▶ **Supplied material**:
Content starts

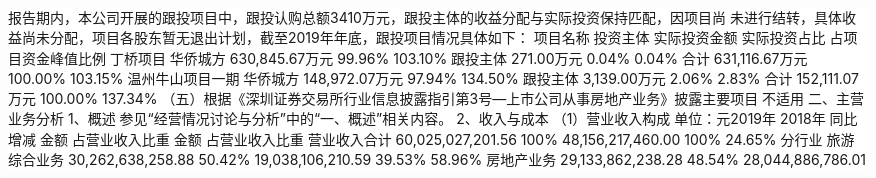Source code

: 报告期内，本公司开展的跟投项目中，跟投认购总额3410万元，跟投主体的收益分配与实际投资保持匹配，因项目尚
未进行结转，具体收益尚未分配，项目各股东暂无退出计划，截至2019年年底，跟投项目情况具体如下：
项目名称
投资主体
实际投资金额
实际投资占比
占项目资金峰值比例
丁桥项目
华侨城方
630,845.67万元
99.96%
103.10%
跟投主体
271.00万元
0.04%
0.04%
合计
631,116.67万元
100.00%
103.15%
温州牛山项目一期
华侨城方
148,972.07万元
97.94%
134.50%
跟投主体
3,139.00万元
2.06%
2.83%
合计
152,111.07万元
100.00%
137.34%
（五）根据《深圳证券交易所行业信息披露指引第3号—上市公司从事房地产业务》披露主要项目
不适用
二、主营业务分析
1、概述
参见“经营情况讨论与分析”中的“一、概述”相关内容。
2、收入与成本
（1）营业收入构成
单位：元2019年
2018年
同比增减
金额
占营业收入比重
金额
占营业收入比重
营业收入合计
60,025,027,201.56
100%
48,156,217,460.00
100%
24.65%
分行业
旅游综合业务
30,262,638,258.88
50.42%
19,038,106,210.59
39.53%
58.96%
房地产业务
29,133,862,238.28
48.54%
28,044,886,786.01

Content ends

▶ **Task goal**:
Transcribe the listing verbatim, pictures excluded.

▶ **Answer below**:
Source code

: 报告期内，本公司开展的跟投项目中，跟投认购总额3410万元，跟投主体的收益分配与实际投资保持匹配，因项目尚
未进行结转，具体收益尚未分配，项目各股东暂无退出计划，截至2019年年底，跟投项目情况具体如下：
项目名称
投资主体
实际投资金额
实际投资占比
占项目资金峰值比例
丁桥项目
华侨城方
630,845.67万元
99.96%
103.10%
跟投主体
271.00万元
0.04%
0.04%
合计
631,116.67万元
100.00%
103.15%
温州牛山项目一期
华侨城方
148,972.07万元
97.94%
134.50%
跟投主体
3,139.00万元
2.06%
2.83%
合计
152,111.07万元
100.00%
137.34%
（五）根据《深圳证券交易所行业信息披露指引第3号—上市公司从事房地产业务》披露主要项目
不适用
二、主营业务分析
1、概述
参见“经营情况讨论与分析”中的“一、概述”相关内容。
2、收入与成本
（1）营业收入构成
单位：元2019年
2018年
同比增减
金额
占营业收入比重
金额
占营业收入比重
营业收入合计
60,025,027,201.56
100%
48,156,217,460.00
100%
24.65%
分行业
旅游综合业务
30,262,638,258.88
50.42%
19,038,106,210.59
39.53%
58.96%
房地产业务
29,133,862,238.28
48.54%
28,044,886,786.01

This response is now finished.